Distributional optimization refers to a class of mathematical problems where the optimizing variable in the objective function is a probability measure over some space. Because of its highly technical nature, distributional optimization has remained largely unexplored with advances made only on specific problem instances. This project proposes a unified framework to explore challenging distributional optimization problems in a wide range of important application domains. The main objective is to develop a comprehensive theory supporting the principled design of novel and efficient optimization algorithms. To do so, establishing connections between several mathematical disciplines will be required, including optimization theory, optimal transport, functional inequalities, and statistics. This will promote the cross-fertilization of ideas and lead to the creation of training material from an interdisciplinary perspective. The resulting open-source packages will be made available to support research efforts in related fields that our daily lives depend on.
Problems in distributional optimization are infinite-dimensional optimization problems where the optimization variable is a probability measure. Many research problems fall into this class of problems; in particular, any non-convex optimization problem over Euclidean space can be cast as a convex distributional optimization problem. Traditionally, specific instances of these problems have been studied independently of each other. Formulating these seemingly different optimization problems into a single unified framework will allow more powerful mathematical techniques and tools to be used.
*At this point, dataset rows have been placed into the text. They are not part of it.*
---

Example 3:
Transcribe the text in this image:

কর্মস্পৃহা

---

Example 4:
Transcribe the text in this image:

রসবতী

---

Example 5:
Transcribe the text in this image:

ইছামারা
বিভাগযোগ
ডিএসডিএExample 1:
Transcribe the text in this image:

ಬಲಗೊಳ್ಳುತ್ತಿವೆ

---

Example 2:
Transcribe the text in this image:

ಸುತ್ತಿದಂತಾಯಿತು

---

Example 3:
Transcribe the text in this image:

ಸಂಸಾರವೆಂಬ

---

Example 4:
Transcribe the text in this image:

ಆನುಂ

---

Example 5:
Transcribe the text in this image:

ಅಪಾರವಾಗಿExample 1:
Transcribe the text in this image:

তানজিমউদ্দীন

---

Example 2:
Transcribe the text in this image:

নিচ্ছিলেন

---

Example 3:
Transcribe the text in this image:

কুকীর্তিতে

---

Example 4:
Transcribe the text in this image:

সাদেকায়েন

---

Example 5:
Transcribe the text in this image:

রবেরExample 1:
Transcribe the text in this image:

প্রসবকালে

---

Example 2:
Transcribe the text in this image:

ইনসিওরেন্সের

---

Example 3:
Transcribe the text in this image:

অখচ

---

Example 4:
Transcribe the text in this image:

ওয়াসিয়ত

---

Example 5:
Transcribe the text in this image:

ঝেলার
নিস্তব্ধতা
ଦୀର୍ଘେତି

This will lead to deeper insights into the structure of solutions, and to efficient algorithms tailored to large-scale applications in artificial intelligence and data science. The proposed framework is based on optimal transport theory that endows the space of distributions with a natural geometry. The proposed algorithm utilizes the gradient flow of the objective with respect to this geometry. To achieve scalability, the optimization variable is approximated by a collection of particles, with the algorithm now describing the collective dynamics of the particles. A novel variational approach will be used to approximate the gradient descent direction. The theoretical properties of this algorithm will be investigated thoroughly, including provable performance guarantees, convergence rates, and statistical properties. Case studies will be carried out by specializing this unified framework to applications such as Bayesian inference and distributionally robust learning. The acceleration of this algorithm will also be investigated by incorporating existing optimization techniques, such as momentum and variance reduction, as a way to improve convergence rates. Finally, the project will explore how to adapt this algorithm from minimization problems to min-max problems in order to deal with game-theoretic applications.
This award reflects NSF's statutory mission and has been deemed worthy of support through evaluation using the Foundation's intellectual merit and broader impacts review criteria.